On the accuracy front, they claim to improve their previous SNP-calling accuracy by 10-fold, to about 600 false SNVs per human genome.  For structural variants, the long haplotypes give much greater detection power, though the MDA process can generate false variants through chimaera formation.

For applications, one demonstrated in the paper is an improved ability to detect compound heterozygotes.  In particular, they looked for cases in which both alleles of the same gene carry splice site mutations, but at different locations within the gene.  This is an obvious use case for haplotypes, as distinguishing two bad copies from one good and one really beaten one is important.  

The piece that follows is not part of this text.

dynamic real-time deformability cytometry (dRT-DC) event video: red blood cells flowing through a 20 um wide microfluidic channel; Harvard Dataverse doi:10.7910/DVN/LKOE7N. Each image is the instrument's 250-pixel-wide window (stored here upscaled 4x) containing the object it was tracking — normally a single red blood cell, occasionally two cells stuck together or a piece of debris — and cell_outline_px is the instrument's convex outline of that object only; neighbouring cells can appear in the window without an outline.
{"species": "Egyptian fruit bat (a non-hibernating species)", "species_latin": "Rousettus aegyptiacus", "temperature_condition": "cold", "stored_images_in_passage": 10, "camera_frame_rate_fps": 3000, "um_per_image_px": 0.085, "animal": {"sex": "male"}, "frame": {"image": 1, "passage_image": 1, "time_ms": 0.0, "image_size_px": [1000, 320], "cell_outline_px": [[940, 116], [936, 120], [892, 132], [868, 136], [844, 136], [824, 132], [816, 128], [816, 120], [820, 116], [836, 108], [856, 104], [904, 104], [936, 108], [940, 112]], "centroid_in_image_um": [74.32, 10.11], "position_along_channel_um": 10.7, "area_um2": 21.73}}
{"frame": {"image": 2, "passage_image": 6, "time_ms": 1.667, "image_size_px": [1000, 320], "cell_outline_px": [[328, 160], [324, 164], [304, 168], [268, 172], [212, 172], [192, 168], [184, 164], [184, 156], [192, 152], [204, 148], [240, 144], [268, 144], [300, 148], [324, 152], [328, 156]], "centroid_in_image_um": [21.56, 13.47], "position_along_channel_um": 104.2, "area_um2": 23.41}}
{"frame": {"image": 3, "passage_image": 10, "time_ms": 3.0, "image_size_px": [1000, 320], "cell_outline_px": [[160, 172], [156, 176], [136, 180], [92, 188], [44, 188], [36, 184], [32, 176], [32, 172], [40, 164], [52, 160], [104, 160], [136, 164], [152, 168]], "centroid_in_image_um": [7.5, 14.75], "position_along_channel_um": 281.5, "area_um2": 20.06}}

Long-term, Complete Genomics is a business.  I'm not a fan of staring at stock charts (and certainly don't believe they offer any insights into future performance), but Complete's has been rough.  Most of this year, they've been below 5 and lately near 2.  The announcement provided some boost, but long-term the question remains whether the market exists for factory-scale human genome sequencing -- or if it will develop quickly enough to sustain Complete.  Complete's heavy investment in idiosyncratic sequencing technology may pay off, or it may simply raise their costs in a way that lighter competitors gain an edge.  I've always felt Complete's focus on human genomes was operationally brilliant; whether it works as a business will remain to be seen.  The LFR process appears to add value without substantially raising their cost, but will customers flock towards Complete and away from competitors?  Only time will tell.

There are a lot of cool innovations in the molecular biology, none of them unprecedented but the combination is clever.  Complete must feel they can safely disclose the system due to patent protection (it should be noted that the paper cites 2 patents/patent applications, or about 2 more than just about any other Nature paper).  Good for them, but I guess the rest of us can just pine for the LFR pieces, which could be pretty darn useful in any de novo genomics effort.